━━━ TRECHO DO DOCUMENTO ━━━

Conheça a coquetelaria além da caipirosca

A criatividade que habita nos bartenders garante a produção de drinques autorais e releituras, que conquistam uma preferência fora da rota de consumo

Drinques do Cobra valorizam insumos brasileiros - Ed Machado/Folha de Pernambuco

O papo no balcão já não é o mesmo de tempos atrás. No cenário de hoje, a bebida é entregue sem a menor intenção de ser mera coadjuvante. Tem sabor e estilo complexos, que fazem a conversa entre cliente e bartender fluir acerca de ingredientes, criação e até a história daquele drinque. Elementos de consumo cosmopolita, atento à infinidade de opções que a coquetelaria tem para oferecer.

Tudo bem que o Brasil não possui a cultura dos coquetéis semelhante à Inglaterra ou os Estados Unidos. Menos ainda se o recorte se voltar para o Nordeste, onde o paladar conserva o gosto pela cachaça pura e pelo uísque com gelo. Misturá-los com ingredientes fora da rotina sempre soou arriscado. Terre­no em que capirinhas e capiroscas dominaram com folga, apoiados pelo marketing incisivo de grandes marcas. O espaço só começou a ampliar com a via de mão dupla criada entre a demanda dos novos clientes e o poder de oferta dos bartenders.

“Hoje, quando o dono de estabelecimento percebe que o concorrente tem uma carta de drinques e ele não, já corre para ter algo na casa. Tem sido assim em lugares que antes nunca tratariam a coquetelaria como foco”, adianta o mixologista e bartender Luciano Melo, que, ao lado do sócio Bruno Amisterdan, comanda o Pina Coktails, na Zona Sul do Recife. Além do trabalho diário na casa, a dupla presta consultoria para bares, restaurantes e até rede de hotéis atentos no boom do consumo.

━━━ DADOS ARMAZENADOS ━━━

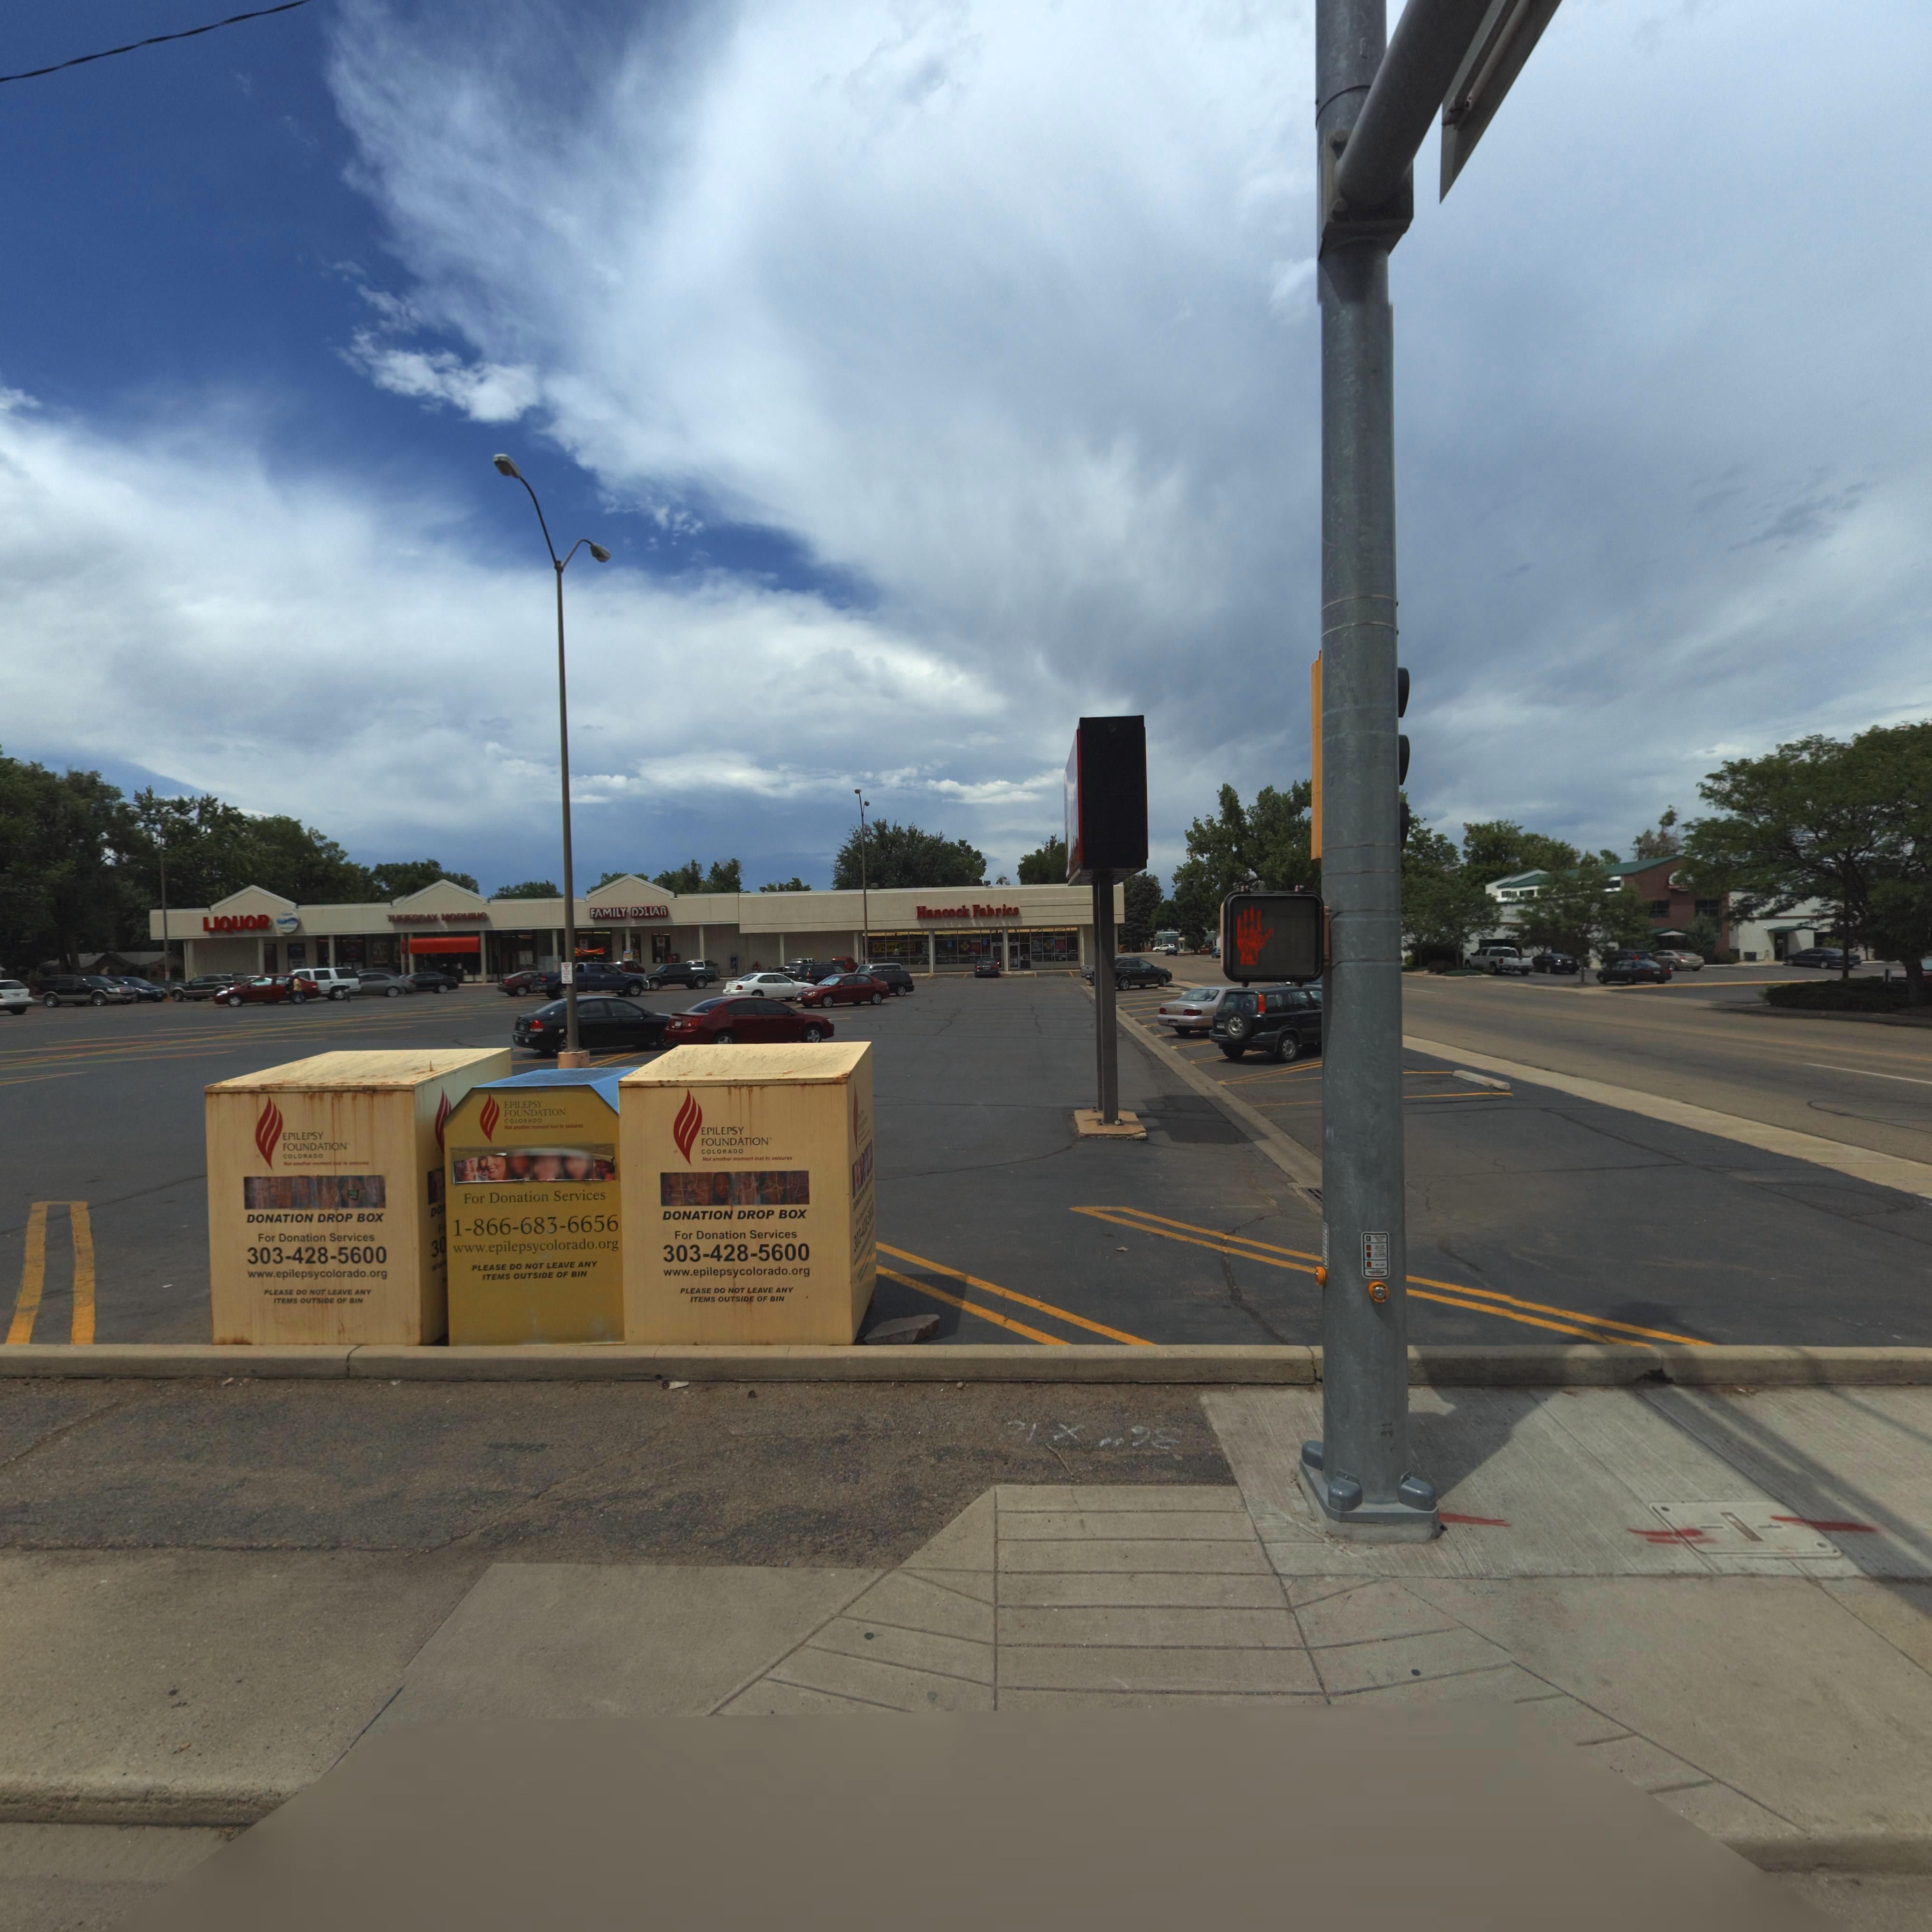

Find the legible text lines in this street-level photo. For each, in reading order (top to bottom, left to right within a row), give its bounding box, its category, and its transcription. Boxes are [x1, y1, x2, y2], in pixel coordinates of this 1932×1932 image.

[386, 911, 487, 923] BusinessName: T****AY MO****G
[590, 906, 667, 918] BusinessName: FAMILY DOLLAR
[916, 903, 1020, 919] BusinessName: Hancock Fabrics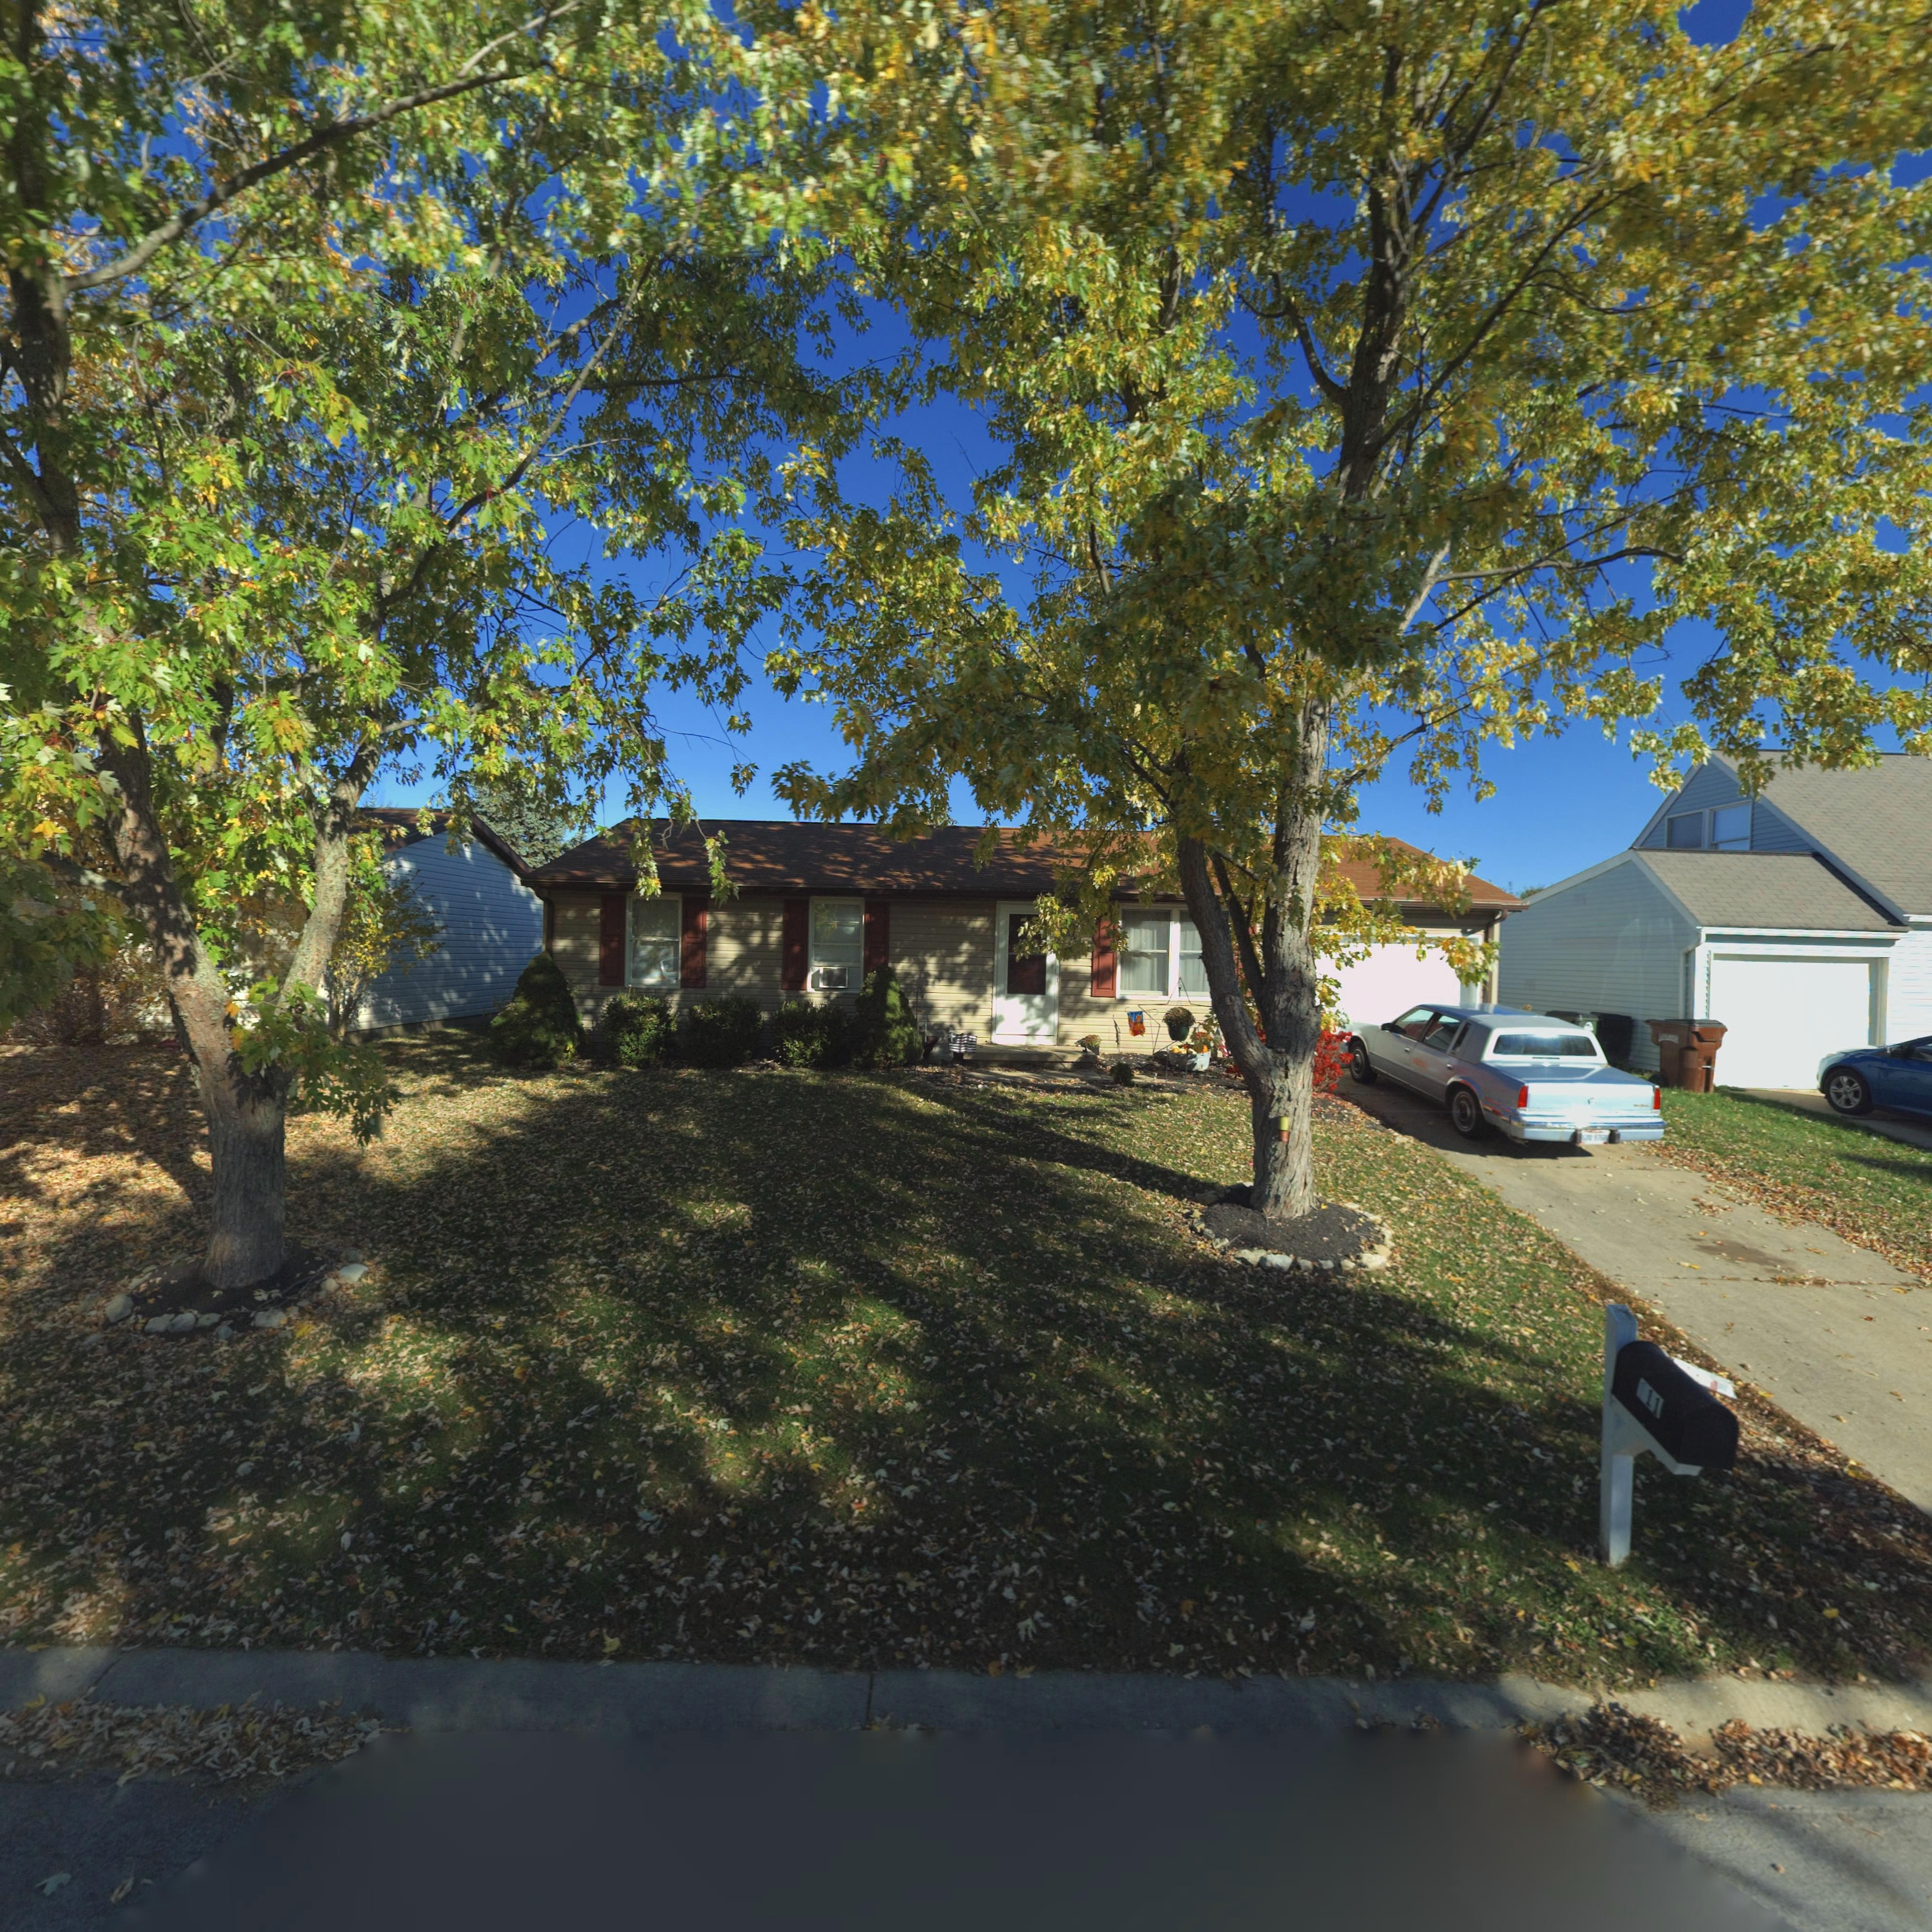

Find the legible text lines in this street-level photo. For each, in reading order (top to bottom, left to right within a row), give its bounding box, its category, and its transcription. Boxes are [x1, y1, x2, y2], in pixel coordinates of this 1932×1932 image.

[1636, 1379, 1662, 1418] StreetNumber: 111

━━━

LISTA DE EXERCÍCIOS:
A - Responda com base no texto sobre coquetelaria:
(i) Por quais bebidas o paladar do Nordeste conserva o gosto?
(ii) Quem é o sócio de Luciano Melo no comando do Pina Coktails?
(iii) Em que zona do Recife fica o Pina Coktails?
B - Altere a passagem do texto sobre coquetelaria que começa em "Tudo bem que" e segue até "oferta dos bartenders.", substituindo "Nordeste" por "Sul".
C - Traduza para o inglês esta frase do texto sobre coquetelaria: "O papo no balcão já não é o mesmo de tempos atrás."
As linhas constituem material à parte, independente do texto.

RESPOSTAS:
A -
(i) Pela cachaça pura e pelo uísque com gelo.
(ii) Bruno Amisterdan.
(iii) Na Zona Sul.

B -
Tudo bem que o Brasil não possui a cultura dos coquetéis semelhante à Inglaterra ou os Estados Unidos. Menos ainda se o recorte se voltar para o Sul, onde o paladar conserva o gosto pela cachaça pura e pelo uísque com gelo. Misturá-los com ingredientes fora da rotina sempre soou arriscado. Terre­no em que capirinhas e capiroscas dominaram com folga, apoiados pelo marketing incisivo de grandes marcas. O espaço só começou a ampliar com a via de mão dupla criada entre a demanda dos novos clientes e o poder de oferta dos bartenders.

C - The chat at the bar counter is no longer the same as it was some time ago.